Betts told Downtown Express last week that it remains unclear how much money will be spent on the site. In contrast to other board members interviewed for this article, Betts said the agency is further along in producing the report. He said a lot of work has already gone into the report and it will explain why each proposal will be funded and how much it will cost. “It’ll be project – dollars, project – dollars,” Betts said.

Wils, also chairperson of Community Board 1, said she didn’t want to comment on her off-site spending priorities until her fellow community board members see a presentation on a few more projects.

She said the plans for Greenwich Street South look impressive and she hopes her fellow C.B. 1 members have the same reaction. “I like that one a lot,” she said. The idea behind that project is to put a platform over the entrance ramp to the Brooklyn-Battery Tunnel creating space to build a park and create a residential-friendly area in a somewhat deserted part of Downtown.

The L.M.D.C. received $2.78 billion in the community block grants after 9/11 and the U.S. Dept. of Housing and Urban Development has approved $1.91 billion in spending. Some of the largest expenditures have included $750 million to repair public utilities in Lower Manhattan, $300 million for a rent subsidy program to attract and retain Downtown residents and about $165 million to buy and dismantle the contaminated Deutsche bank building across the street.

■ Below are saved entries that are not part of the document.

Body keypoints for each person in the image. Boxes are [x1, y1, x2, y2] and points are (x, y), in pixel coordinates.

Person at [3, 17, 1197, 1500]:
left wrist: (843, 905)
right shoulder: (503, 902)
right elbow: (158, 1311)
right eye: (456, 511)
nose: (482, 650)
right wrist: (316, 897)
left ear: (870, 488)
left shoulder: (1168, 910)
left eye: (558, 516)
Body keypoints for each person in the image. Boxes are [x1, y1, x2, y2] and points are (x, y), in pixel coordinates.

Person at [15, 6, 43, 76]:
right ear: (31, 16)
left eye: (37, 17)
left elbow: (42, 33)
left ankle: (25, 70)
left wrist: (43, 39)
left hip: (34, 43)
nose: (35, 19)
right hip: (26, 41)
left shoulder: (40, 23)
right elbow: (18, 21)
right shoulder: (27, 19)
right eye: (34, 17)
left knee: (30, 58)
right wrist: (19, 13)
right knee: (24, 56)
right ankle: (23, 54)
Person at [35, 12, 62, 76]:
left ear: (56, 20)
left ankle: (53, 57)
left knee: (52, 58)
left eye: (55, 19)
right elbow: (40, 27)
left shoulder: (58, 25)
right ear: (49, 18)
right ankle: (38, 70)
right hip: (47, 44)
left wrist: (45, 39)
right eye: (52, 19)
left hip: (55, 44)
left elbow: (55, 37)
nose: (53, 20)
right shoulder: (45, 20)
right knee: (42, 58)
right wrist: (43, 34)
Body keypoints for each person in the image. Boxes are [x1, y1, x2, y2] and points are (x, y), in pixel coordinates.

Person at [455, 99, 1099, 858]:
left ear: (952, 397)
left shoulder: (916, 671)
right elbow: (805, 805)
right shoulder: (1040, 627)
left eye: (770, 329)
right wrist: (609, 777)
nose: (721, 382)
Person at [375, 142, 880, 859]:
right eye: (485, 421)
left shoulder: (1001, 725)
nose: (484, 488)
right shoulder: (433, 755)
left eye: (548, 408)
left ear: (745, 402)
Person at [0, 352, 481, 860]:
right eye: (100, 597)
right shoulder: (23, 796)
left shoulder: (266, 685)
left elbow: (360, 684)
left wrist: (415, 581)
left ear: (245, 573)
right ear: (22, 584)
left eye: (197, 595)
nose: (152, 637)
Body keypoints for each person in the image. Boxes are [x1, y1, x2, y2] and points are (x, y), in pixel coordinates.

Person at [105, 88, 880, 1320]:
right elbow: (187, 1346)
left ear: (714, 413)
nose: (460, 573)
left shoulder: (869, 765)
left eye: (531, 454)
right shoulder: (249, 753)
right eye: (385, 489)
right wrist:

The L.M.D.C. board has also set aside an additional $45 million for the Deutsche project although it hopes to recoup almost all of that from Deutsche and its insurers; and $53 million for affordable housing although it has not yet submitted that plan to HUD.

The L.M.D.C. currently has $877 million of money free although assuming HUD approves all the board’s outstanding spending requests and the agency gets no money back from Deutsche, the figure will drop to $772 million, according to the L.M.D.C..

The $772 million plus the Deutsche fund recovery will be divided between the memorial, cultural center and any number of other projects.

The spring recommendations for the money will come too late for ROC-NY, a group of Windows on the World workers who wanted to open a restaurant in Tribeca.

Saru Jayaraman, executive director of the group, said they applied over two years ago for $1 million - $2 million from the L.M.D.C. and never heard anything. Fearing their Italian investors would pull out of the deal, Jayaraman said the group signed a lease this year near the Public Theater in the Village — north of Houston St. and outside the L.M.D.C. jurisdiction.

“Here are these Italian investors willing to invest half a million dollars and no American investors came forward,” said Jayaraman. Seventy-three restaurant workers at Windows were killed in the 2001 attack. “We’re doing Lower Manhattan development and we’re survivors – there’s no better use under the L.M.D.C. guidelines. Shame on the L.M.D.C.”

“L.M.D.C. has focused its funding on rebuilding the World Trade Center site and on a fitting memorial to the lives that were lost,” said Joanna Rose, L.M.D.C. spokesperson, in response to the criticism. The Empire State Development Corp. and the city’s Economic Development Corporation concentrated on small business initiatives after the 9/11 attack, while the L.M.D.C. has funded short-term improvements Downtown in addition to focusing on the site.

With the focus moving to the L.M.D.C.’s remaining money, David Dyssegaard Kallick of the Fiscal Policy Institute is cautiously optimistic at the recent signals that the agency will increase the level of public input before spending the rest of the money. He said public meetings where people break up into small focus groups may be the best way to get comments. In the summer of 2002, 4,000 participants in a forum co-sponsored by the L.M.D.C. led to a rejection of six W.T.C. site plans and led to the current plan by Daniel Libeskind; and in the summer of 2003, the L.M.D.C. held neighborhood workshops to get comments on spending priorities.

These forums “showed the public understands some of the tradeoffs that will be made,” Kallick said. “Every time the public gets involved, the process gets better.”